Y Sauf que, dans le cas de l’agression, c’est aux autres que l’on peut faire payer ses erreurs. L’étatisme engendre l’irresponsabilité nécessaire à sa perpétuation. Cf. Hoppe : “Austrian Rationalism in the Age of the Decline of Positivism”, où Hoppe dit notamment :
“[…] personne n’aime mieux, s’il essaie de produire un phénomène naturel, se trouver toujours des excuses pour échouer plutôt que d’y parvenir effectivement. Car c’est lui seul qui devrait payer le prix de cette obstination.
En revanche, dans le domaine des sciences sociales, où l’on peut imposer aux autres les conséquences de ses décisions, la possibilité d’immuniser ses hypothèses contre toute réfutation offre des occasions bienvenues pour les gens au pouvoir.” [F. G.]
Z Mais ça en ferait un de plus, ce qui n’est pas négligeable en pratique [F. G.].
1A Réponse à Loren Lomasky, “The Argument From Mere Argument”, Liberty, septembre 1989 ; première publication ibid., novembre 1989.
1B Avec, bien sûr, la clause restrictive énoncée par Gary North :
“Evidemment, la ‘flexibilité’, cela ne voulait pas dire la tolérance envers n’importe qui. Cela voulait plutôt dire qu’on acceptait ceux qui étaient ‘flexibles’, et qu’on fermait inexorablement la porte à ceux qui ne l’étaient pas” (“Pourquoi Murray Rothbard n’aura jamais le Prix Nobel”, Economistes et charlatans, p. 213).
1C Mes italiques. Il y a tant de soi-disant “philosophes politiques” qui ignorent cette exigence élémentaire qu’il faudrait en faire des encarts publicitaires dans les revues spécialisées [F. G.]
1D Un Lomasky est peut-être capable de comprendre que tout acte implique des jugements de valeur, lesquels sont des propositions de fait qui peuvent contredire et donc réfuter les énoncés explicites de celui qui agit. Cependant, la notion de présupposé implicite demeure, comme nous l’avons vu plus haut, fort étrangère à l’empirisme et la notion de contradiction performative ou pratique a peu de chances d’être toujours bien comprise par ses adeptes.
Rothbard, lui, avait compris ce qu’elle implique :
“si quelqu’un ne peut pas affirmer une proposition sans employer son contraire, il n’est pas seulement pris dans une inextricable contradiction : il concède à ce contraire le statut d’un axiome” (Economistes et charlatans, p. 8).
Un axiome est d’application universelle [F. G.]
1E “Reply to D. Conway, ‘A Theory of Socialism and Capitalism'”, Austrian Economics Newsletter, Hiver/printemps 1990. Première publication ibid.

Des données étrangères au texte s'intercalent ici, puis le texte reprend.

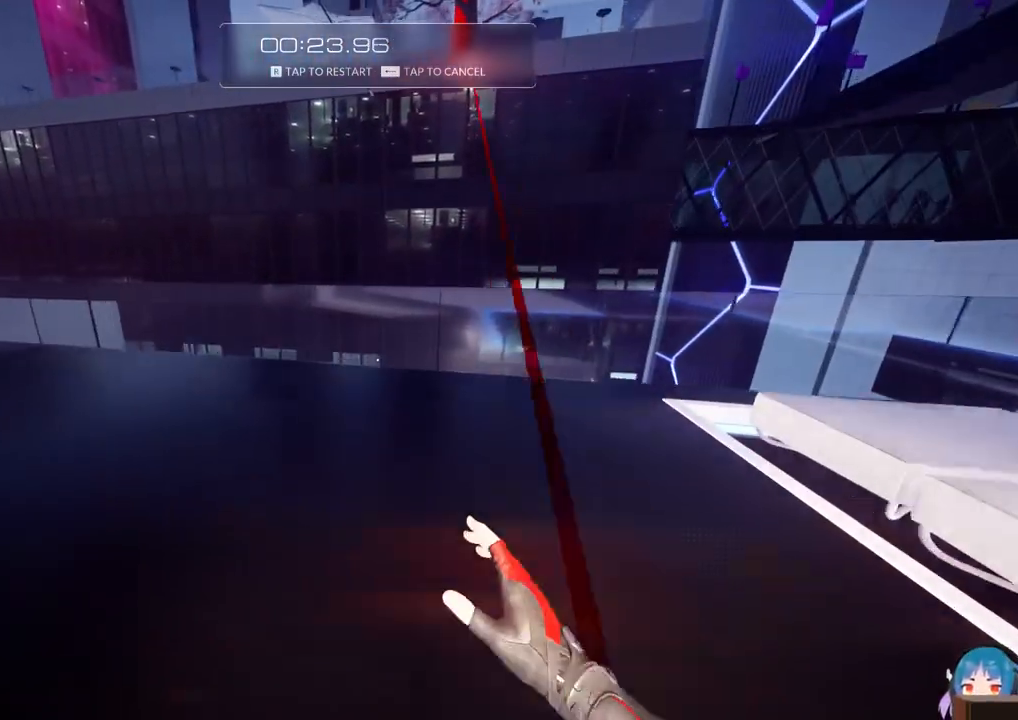
{"keys": ["a", "d", "w"], "events": []}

1F Ce que ne semblent pas comprendre des gens comme Conway (ou Locke, avec sa “clause de réserve”), c’est que les premiers arrivés n’ont aucun avantage particulier par rapport à ceux qui viennent après, a fortiori aucun privilège. Eux non plus n’ont pas eu la chance de tomber sur une quelconque “richesse préexistante”. Les choses qui font l’objet de l’appropriation initiale n’avaient aucune valeur avant cette appropriation. La richesse, ce sont eux qui l’ont créée au départ, comme peuvent le faire les derniers arrivés, avec les choses auxquelles les autres ne donnent pas de valeur non plus, et auxquelles ils seront les premiers à en donner. C’est l’intervention du premier utilisateur qui leur donne une valeur. Les derniers arrivés ne sont donc pas, à cet égard, dans une situation différente des premiers arrivants. Si les situations pouvaient être mesurées —mais c’est impossible, on pourrait même dire que, profitant indirectement voire directement du capital accumulé par leurs prédécesseurs, les derniers arrivés sont mieux lotis que les premiers.
C’est la notion de “richesse naturelle”, la vague idée matérialiste d’une “valeur inhérente” aux objets qui est fallacieuse, et de ce fait fausse le jugement. En réalité, la valeur n’apparaît qu’à partir du moment où une conscience humaine a reconnu qu’un objet pouvait servir son projet particulier. La valeur est une création de l’esprit humain. Elle procède d’un acte de la pensée, et tout être humain quelle que soit la date de son arrivée, peut et doit créer ainsi la valeur [F. G.].
1G Ils ne sont pas seulement incompatibles, ils reposent sur des principes moraux opposés : le principe de l’appropriation initiale implique que c’est parce qu’on a produit que l’on a des droits. Or, dans la mesure ou ce serait au profit des pauvres que les prétendus “droits sociaux” veulent dépouiller les propriétaires naturels, ils impliquent que c’est parce qu’on n’a pas produit qu’on aurait des droits.
Dans la réalité, bien entendu, même lorsque son prétexte se trouve être la prétendue existence de prétendus “droits sociaux”, ce n’est pas au profit des pauvres que se fait la redistribution politique. Comme toute redistribution politique quelle qu’elle soit, elle est par définition imposée par les puissants, et s’exerce aux dépens des faibles [F. G.].
1H Comme nombre de socialistes, Conway fait ici semblant de croire que le principe de l’appropriation initiale des choses serait cause de leur rareté, comme si le bafouer permettait de se passer de possession exclusive, comme s’il n’existait pas d’autres formes de possession exclusive que celles fondées sur l’appropriation initiale.
Or, la question n’est pas, ne peut pas être de choisir si les choses seront appropriées ou si elles ne le seront pas, mais de savoir comment, puisqu’elle devront l’être : à partir du moment où elles sont en quantité limitée et ne peuvent pas servir également à tout le monde, c’est-à-dire où elles ont une valeur, les choses sont forcément sous la maîtrise exclusive de quelqu’un, et des exclusions du type évoqué par Conway auront forcément lieu. La seule question est donc de savoir dans quelle mesure les divers principes d’appropriation vont affecter ces choix d’exclusion.
Une fois reconnu que ce n’est pas le fait de l’appropriation exclusive qui est en cause, mais le principe qui l’organise, on peut comparer les effets de l’appropriation initiale des terres à celui des autres types d’appropriation :
— lorsque la possession exclusive n’est pas conforme au principe de l’appropriation initiale, le décideur peut forcer d’autres que lui à subir les conséquences de son propre choix. La décision est irresponsable, et donc de plus mauvaise qualité : seront invités des gens qui n’auraient pas dû l’être, et repoussés des gens qui auraient dû être admis.
— En revanche, l’appropriation initiale assure que celui qui refuse d’inviter un nouvel arrivant en subira forcément les conséquences bonnes ou mauvaises, de sorte que si l’accès est accordé ou refusé, ce sera pour des raisons aussi objectives et rationnelles que possible.
Conclusion : l’appropriation initiale n’est pas la cause du problème évoqué par Conway, elle est seulement la meilleure manière d’y faire face [F. G.].